* Quoted passage:
..............................

Solidarity with refugees can beat Abbott’s plans

March 7, 2014
Issue 
The thousands of people who went to candlelight vigils show how powerful a refugee rights movement can be. Photo: Peter Boyle.

The federal Coalition government is set on a path of unprecedented cuts to public services; Medicare is under threat, as are workers' penalty rates. Added to this is the large-scale selling out of action on climate change along with important natural environments, such as forests and the Great Barrier Reef, to make way for destructive mining and logging industries.

It is no coincidence that these vicious moves against Australian working people and the environment comes on the back of the government spending billions and taking up hours of airtime vilifying arguably the most oppressed and in-need people in this society — that is, refugees and asylum seekers.

Over the past year, particularly since Tony Abbott won office last August, refugees have been stripped of virtually every right they had under Australian and international law. They are blamed for most of Australia's problems — from homelessness and unemployment, to hospital waiting lists and street violence.

This stripping of rights includes the possibility of ever winning the right to permanent protection in Australia.

To make "temporary protection" an Australian reality, immigration minister Scott Morrison has been forced to manipulate laws and abuse his ministerial powers. Once the Senate blocked his original bill to reintroduce temporary protection visas, Morrison first tried to cap permanent protection visas, but was forced to rescind it. Then he ordered the department to offer refugees Temporary Humanitarian Visas, a different type of short-term visa, which were not intended for refugees but would consequently prevent them from ever applying for a permanent visa.

He has capped permanent protection visas again. Using his arbitrary ministerial powers, Morrison has limited the maximum number of permanent visas the government would issue between March 5 and June 30 to 2773 — the exact number already granted. Until the new Senate comes in, no one will be able to receive a protection visa, even if they are found to be a refugee.

It is telling that Morrison has had to resort to deception to get rid of permanent protection. Unfortunately, Abbott and Morrison are making significant progress in ensuring Australia is no longer open to refugees.

Instead, people have been thrown into expensive but ramshackle prison camps in Australia's much poorer neighbouring nations, and Abbott is insisting that resettlement in Australia is "not guaranteed". In these places, they have been subjected to coordinated violent assaults like that seen on Manus Island last month, or abandoned to be guarded by racist and cruel contract staff, as SBS’s Dateline revealed about Nauru's detention centre workers on March 4.

Women who have suffered traumatic miscarriages as a result of anxiety on Christmas Island have been told to "lower their expectations". While questions about where they will be sent and how long they will be locked up go unanswered, pregnant women are reportedly requesting terminations in fear of their indefinite detention, which is secretive and hopeless by design.

..............................

* Provided records:
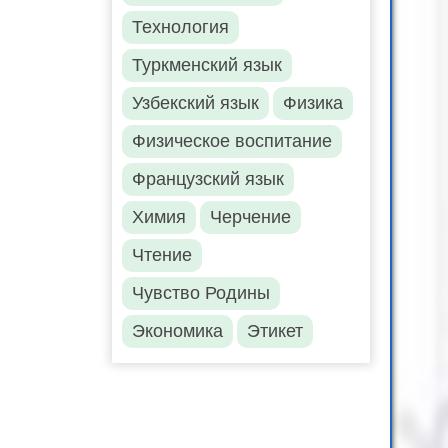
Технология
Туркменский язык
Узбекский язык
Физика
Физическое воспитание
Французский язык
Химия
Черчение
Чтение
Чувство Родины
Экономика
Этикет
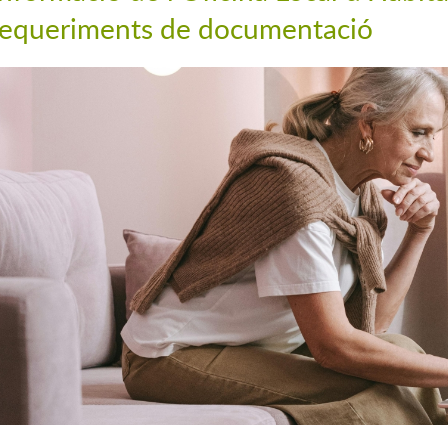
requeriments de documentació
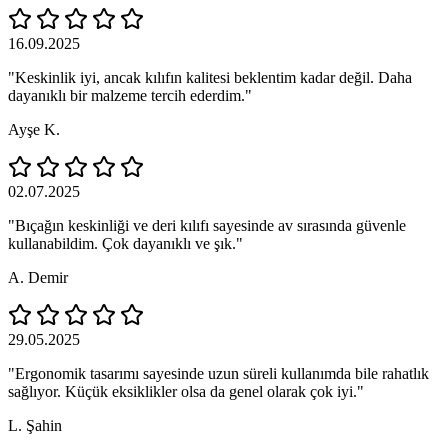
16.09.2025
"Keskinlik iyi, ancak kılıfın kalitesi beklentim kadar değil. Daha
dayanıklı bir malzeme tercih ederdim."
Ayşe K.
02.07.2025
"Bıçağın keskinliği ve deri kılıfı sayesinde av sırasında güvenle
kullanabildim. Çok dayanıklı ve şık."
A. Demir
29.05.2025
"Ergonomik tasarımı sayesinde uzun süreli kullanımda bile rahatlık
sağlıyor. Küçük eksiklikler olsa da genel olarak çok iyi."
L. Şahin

..............................

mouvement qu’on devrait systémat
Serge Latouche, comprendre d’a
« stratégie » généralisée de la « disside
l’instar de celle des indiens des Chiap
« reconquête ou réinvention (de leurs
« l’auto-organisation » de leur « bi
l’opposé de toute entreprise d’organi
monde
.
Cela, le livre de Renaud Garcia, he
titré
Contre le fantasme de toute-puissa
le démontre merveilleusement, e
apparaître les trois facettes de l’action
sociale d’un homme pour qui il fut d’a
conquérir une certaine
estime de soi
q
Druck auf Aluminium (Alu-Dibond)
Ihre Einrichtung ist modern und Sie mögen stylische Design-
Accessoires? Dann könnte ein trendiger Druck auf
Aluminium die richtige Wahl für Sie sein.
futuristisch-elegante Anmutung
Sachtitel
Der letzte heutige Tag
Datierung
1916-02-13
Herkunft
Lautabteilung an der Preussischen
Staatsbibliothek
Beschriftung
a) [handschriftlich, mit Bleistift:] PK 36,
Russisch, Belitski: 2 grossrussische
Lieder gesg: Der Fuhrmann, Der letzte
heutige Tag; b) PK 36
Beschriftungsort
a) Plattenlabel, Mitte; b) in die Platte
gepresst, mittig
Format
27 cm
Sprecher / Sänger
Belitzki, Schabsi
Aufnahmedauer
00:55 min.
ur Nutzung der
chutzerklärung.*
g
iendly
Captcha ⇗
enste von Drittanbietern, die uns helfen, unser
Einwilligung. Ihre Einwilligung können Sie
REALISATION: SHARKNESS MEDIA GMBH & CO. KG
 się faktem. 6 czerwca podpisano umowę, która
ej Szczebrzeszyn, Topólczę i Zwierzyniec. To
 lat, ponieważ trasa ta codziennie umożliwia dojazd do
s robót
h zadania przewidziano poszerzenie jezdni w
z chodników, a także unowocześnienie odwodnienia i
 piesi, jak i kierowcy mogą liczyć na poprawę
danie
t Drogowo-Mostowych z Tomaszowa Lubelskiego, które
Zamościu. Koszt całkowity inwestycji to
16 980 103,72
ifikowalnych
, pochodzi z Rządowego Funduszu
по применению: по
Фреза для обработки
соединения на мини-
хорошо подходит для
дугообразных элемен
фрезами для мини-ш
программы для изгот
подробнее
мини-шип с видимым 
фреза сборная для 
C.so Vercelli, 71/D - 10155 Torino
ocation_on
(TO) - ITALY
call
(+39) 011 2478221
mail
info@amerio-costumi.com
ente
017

..............................

* Exercise brief: In the article on refugee policy, what maximum number of permanent visas did Scott Morrison set for the period between March 5 and June 30?

* Worked solution: 2773, the exact number already granted.